Like the hobbits and their friends, Kamila’s family also faced an oppressive regime. And like Tolkien’s heroes, the Bendova’s faithfulness and small acts of courage were not in vain.  

Author Rod Dreher has told the Bendova story in two of his books. At the conference, he noted that courage is costly but comes with great gain: 

What has [a person] gained by being willing to make this stand? For one thing, he’s gained his self-respect. He knows that he won’t live by lies even if he has to pay a price for it. Beyond that, though, he has made a statement to the wider community that it is possible not to live by lies. It is possible to defy this unjust authority if you are willing to suffer. 

Over time, enough people may be inspired by seeing the small but meaningful acts of courage that they will bring down the entire system, which is built on lies. That’s why it’s important to take the flag down or to take the sign down in your shop, or not to sign a petition that you don’t believe in. 

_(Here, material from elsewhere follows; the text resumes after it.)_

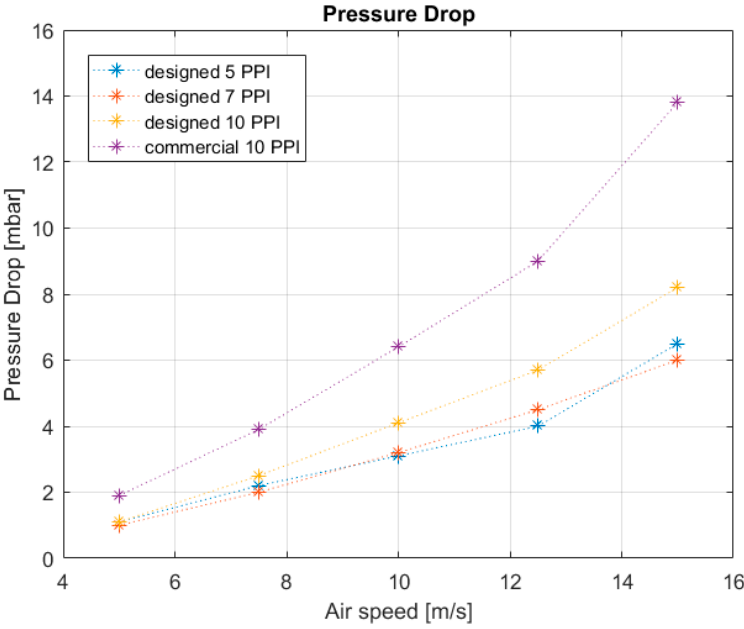
Figure 9. Pressure drop versus air speed of specific typology and comparison between the different models.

It may be that Kamila’s example of courage, even in the smallest aspects of raising children and exposing lies, can inspire Christians today who face what Dreher calls “soft totalitarianism.” America may not have secret police or gulags, but we do have woke universities and social media influencers, and powerful DEI departments and state civil rights commissions. They threaten to cancel and to penalize and to fire. We’ve seen how small acts of courage from bakers and professors and pundits and X accounts can push back on the darkness we face.  

Likely, the new administration will bring a reprieve from the most aggressive corners of the left. Even so, this was made possible by small acts of courage in various corners of our culture and, in the days ahead, the courage in our houses will be more important than what comes from the White House. Kamila and the Bendova family are reminders that little acts of courage go a long way.